Archive for the Bad Faith Category

Is this Election Stuff still going on?

Posted in Bad Faith, Elections, Media, Politics, USA with tags on June 8, 2016 by Z

I kid.  Of course it is.  There’s perhaps less to talk about now, since the lack of exit polls this time around means no fun fraud spotting in Cali or Jersey.  It all seems so dull, though it is fun to note that the response of our “media” to the realization that the exit polls weren’t within the usual margin of the actual results wasn’t to question the legitimacy of the vote (as they would do in many other nations), but instead to conclude that exit polls are no longer necessary.  Not very subtle, guys.

Moving on to the people whose opinions actually have some effect on policy, Lee Fang over at The Intercept has a short piece up on Pfizer chief executive Ian Read, who “said that he cannot ‘at this moment distinguish between the policies that Donald Trump may support or those that Hillary Clinton may support.'”  Don’t feel bad, Ian.  Neither can I.  So here we are, barring some sort of maple flavored Vermontish surprise, back at our usual party A versus party a “democracy.”  (Let’s ignore Bernie’s military Keynesianism again for the moment.  We all know it’s there).  At least we’re familiar with this position, as we approach Bad Faith 2016.  There is one slim hope still ahead – that protesters at the Dem’s convention may ’68 the lot of them.  We’re due.

------------------------------------------------------------------------

To be done - Why does the election blog post say there is perhaps less to talk about now? Answer in one to three sentences. The data after this point has nothing to do with the election blog post.

Collected data -
------------------------------------------------------------------------

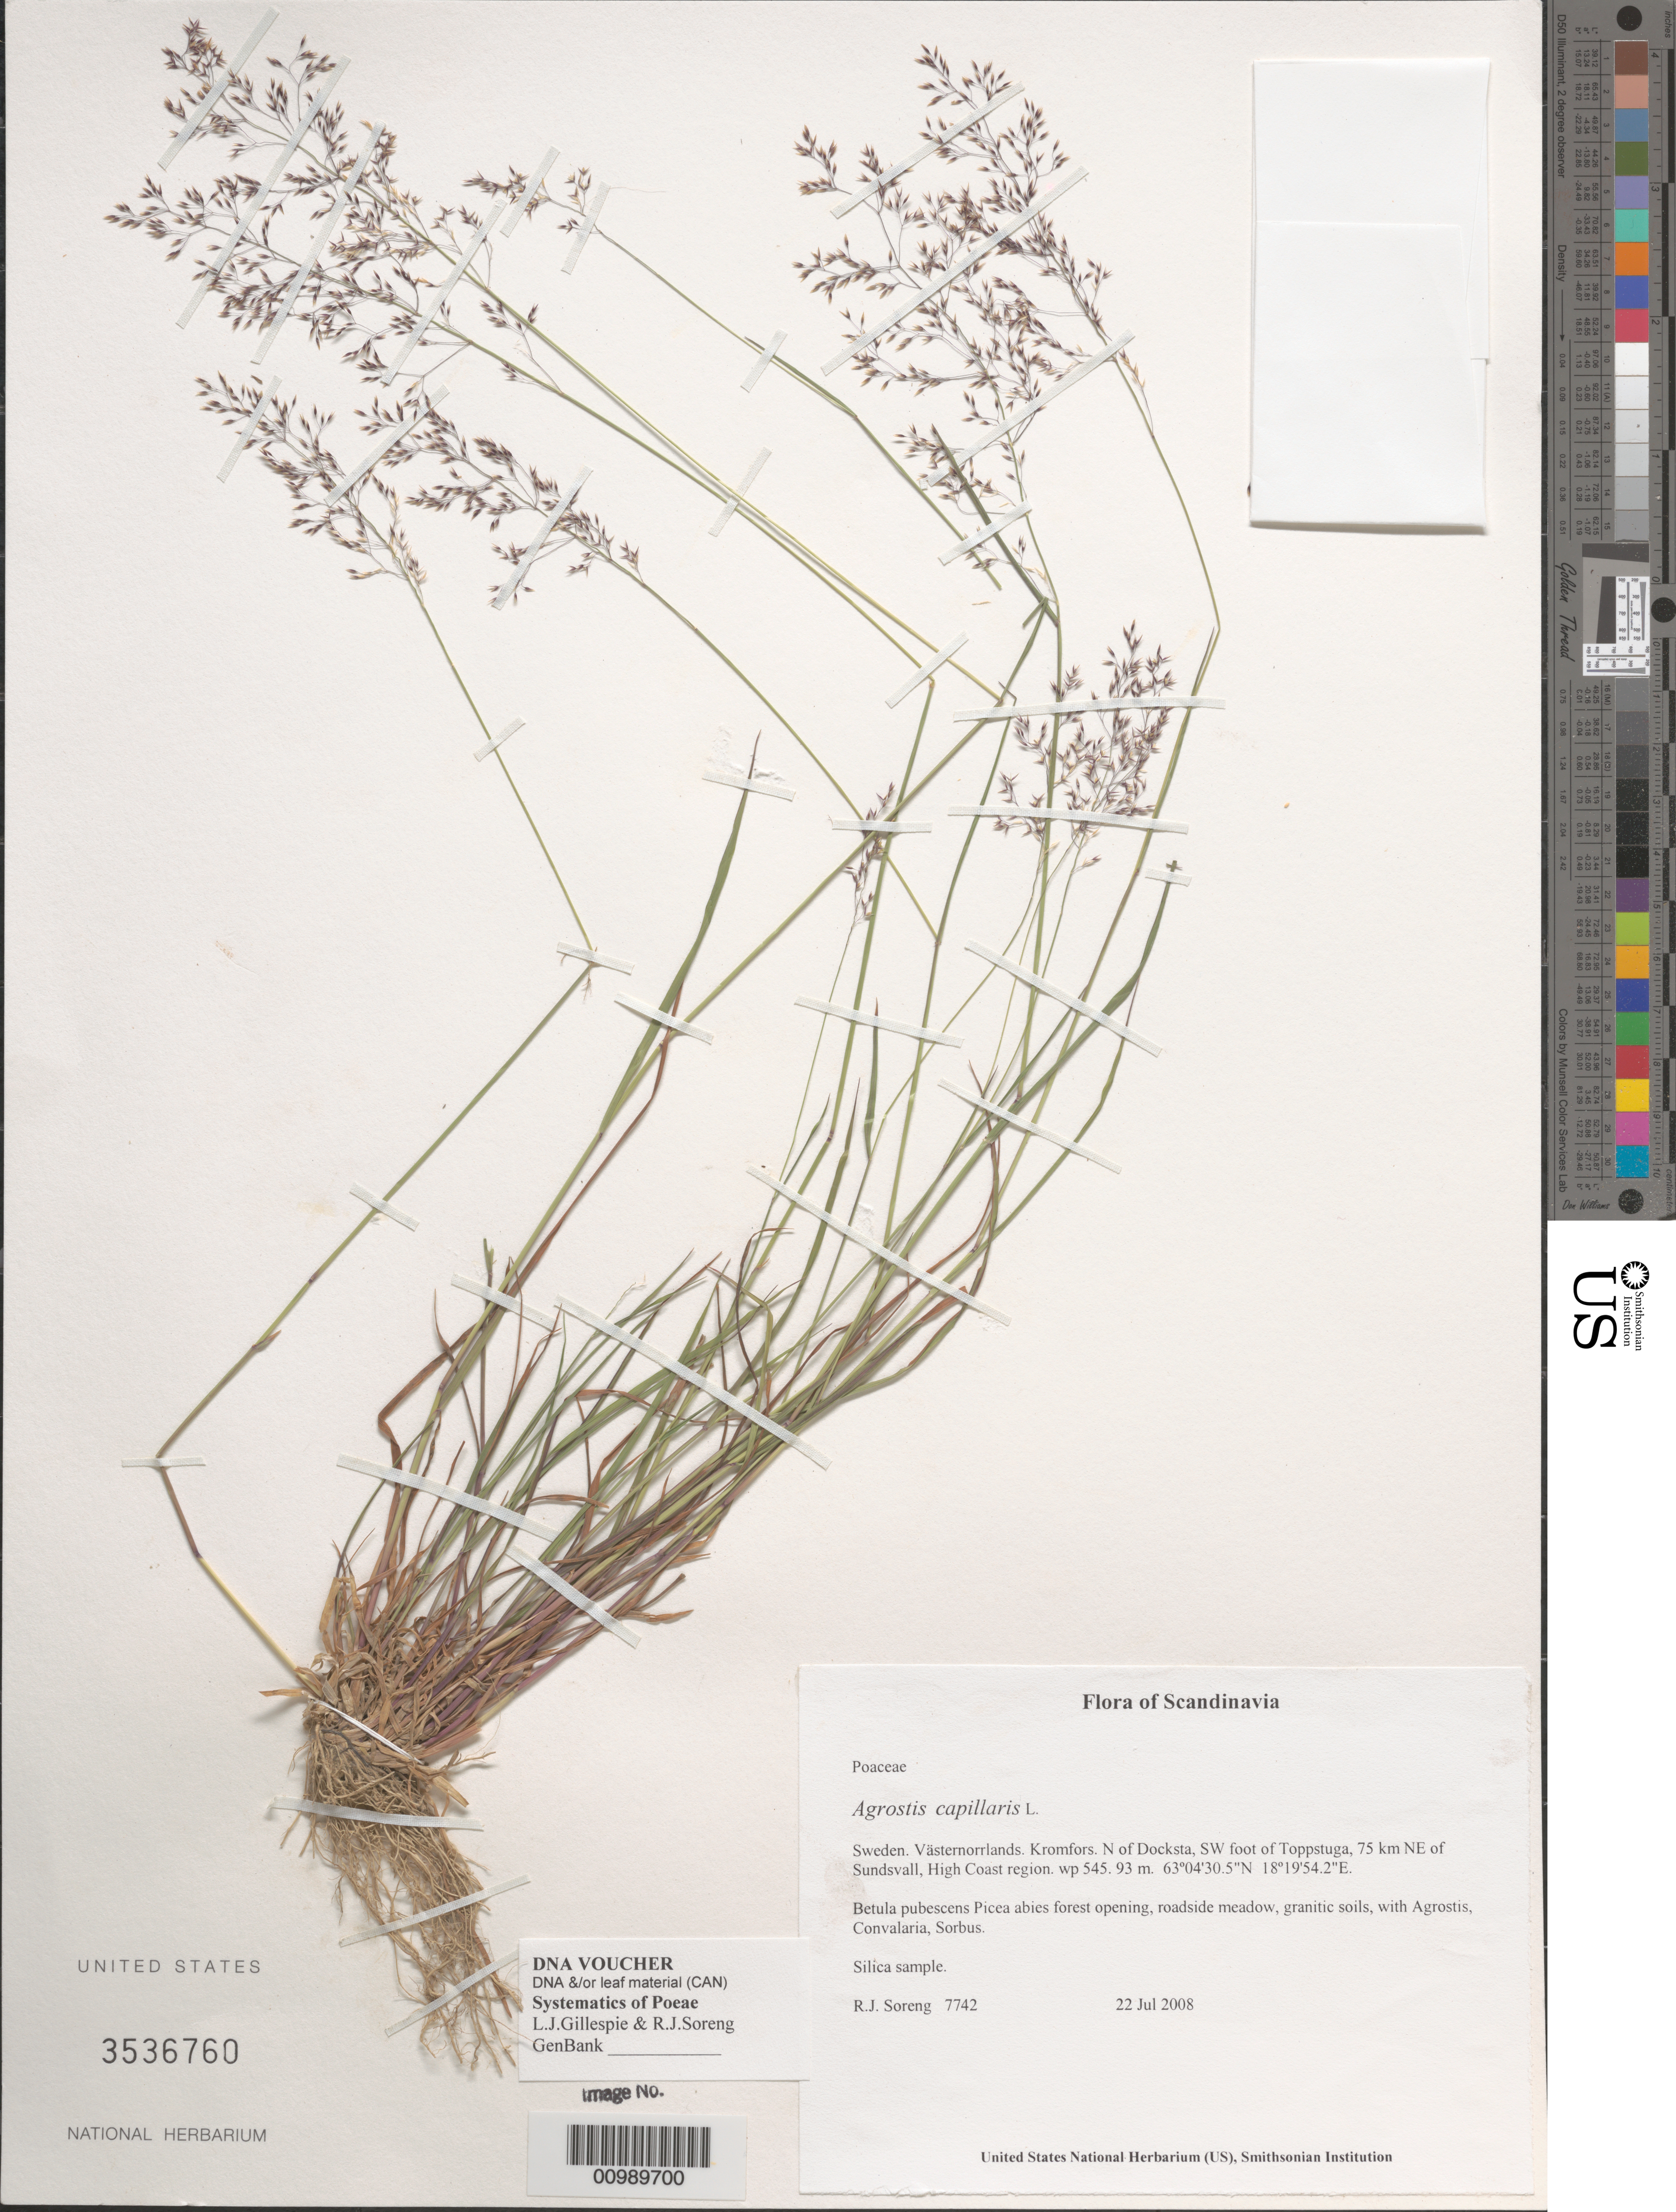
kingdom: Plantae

------------------------------------------------------------------------

Reply - There were no exit polls this time around, so there is no fun fraud spotting in Cali or Jersey.